Zī zhì tōng jiàn hòu biān 資治通鑑後編
Posterior Annals to the Comprehensive Mirror in Aid of Governance by 徐乾學 (Xú Qiánxué, 1631–1694, zhuàn 撰); with substantial collaboration from Wàn Sītóng 萬斯同, Yán Ruòqú 閻若璩, and Hú Wèi 胡渭
About the work
A 184-juan early-Qing continuation of the Tōng jiàn covering the Sòng (960–1279) and Yuán (1279–1368) — the principal pre-Bì-Yuán Qing-period continuation. Composed in Xú Qiánxué’s last years (post-1689 retirement to 1694 death) at the Chuánshì lóu with the collaboration of the leading early-Qing kǎojù scholars: Wàn Sītóng (Yìnxiàn), Yán Ruòqú (Tàiyuán), Hú Wèi (Déqīng).
Tiyao
Zī zhì tōng jiàn hòu biān, 184 juǎn. (Jiāngsū Provincial Governor’s submitted copy.) By Xú Qiánxué of the present dynasty. Qiánxué’s Dú lǐ tōng kǎo is already on record. The compilation: of those continuing the Tōng jiàn in Yuán and Míng — the Chén Jīng, Wáng Zōngmù copies — mostly with year-and-month divergences and event-traces dropped. What Xuē Yìngqí compiled, although somewhat more detailed and complete — like changing the Sòng shǐ’s “Zhōu Yìchéngjūn” to “Zhōu Yì,” taking Hú Yuàn as a Zhūzǐ disciple — incoherent enough; in no case can it be a successor to Sīmǎ Guāng.

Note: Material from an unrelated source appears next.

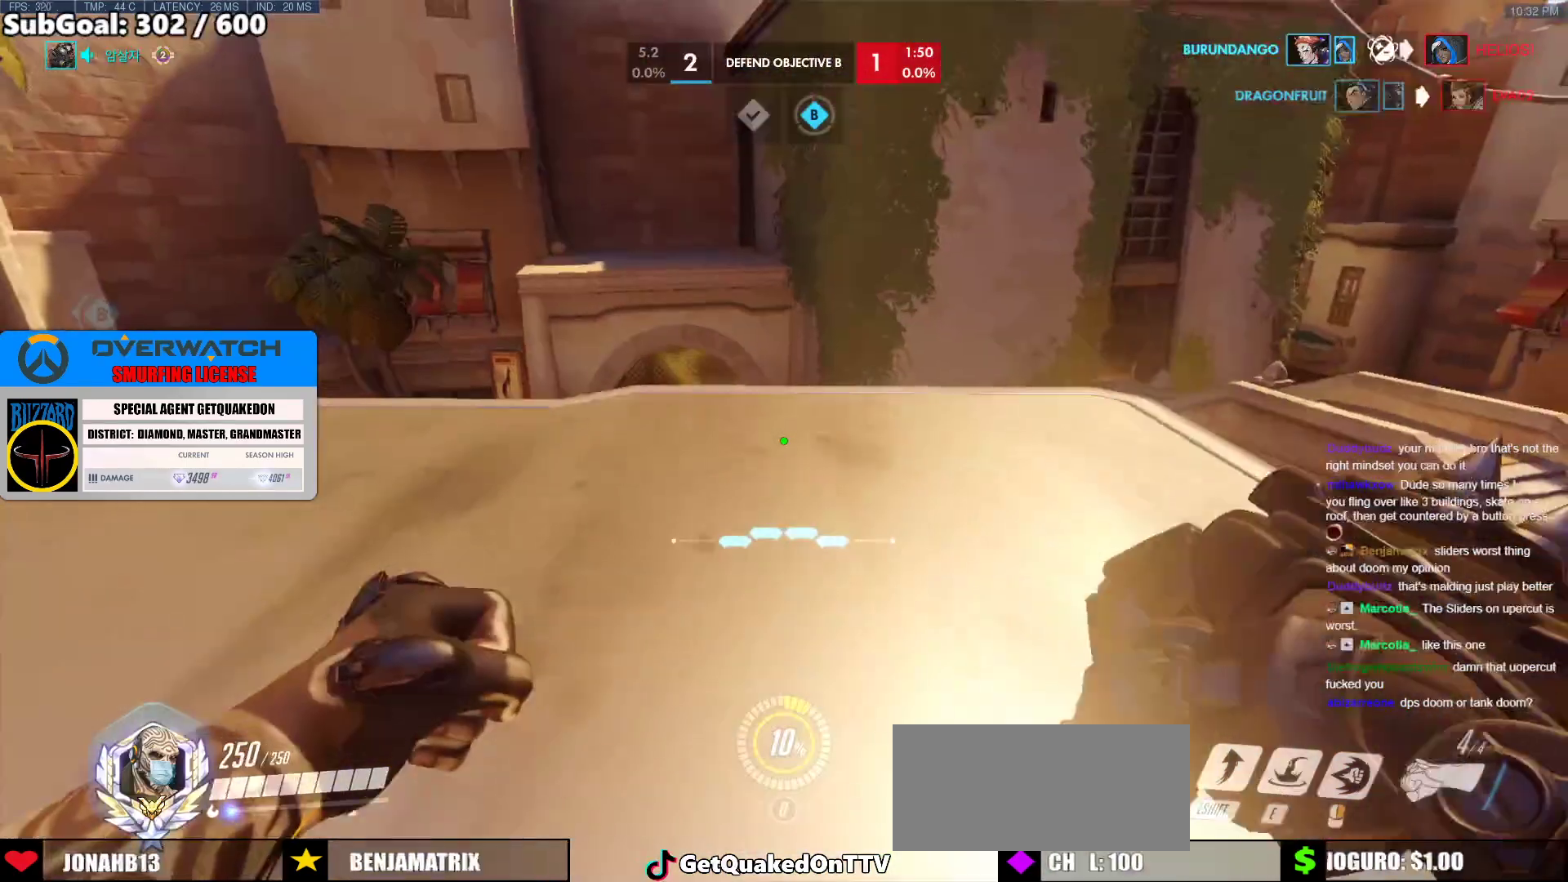
{"keys": ["a", "ctrl", "w"], "mouse": [], "events": [[100, "a", "up"], [433, "a", "down"]]}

So with the Yìnxiàn Wàn Sītóng, the Tàiyuán Yán Ruòqú, the Déqīng Hú Wèi, etc., he arranged the standard histories, consulted the various books, and made this compilation. The draft just completed; he wished to present to the throne; before he could, died. Now the original draft remains, only lacking juǎn 11. The book has many crossings-out, deletions, and emendations — said still to be in Yán Ruòqú’s hand.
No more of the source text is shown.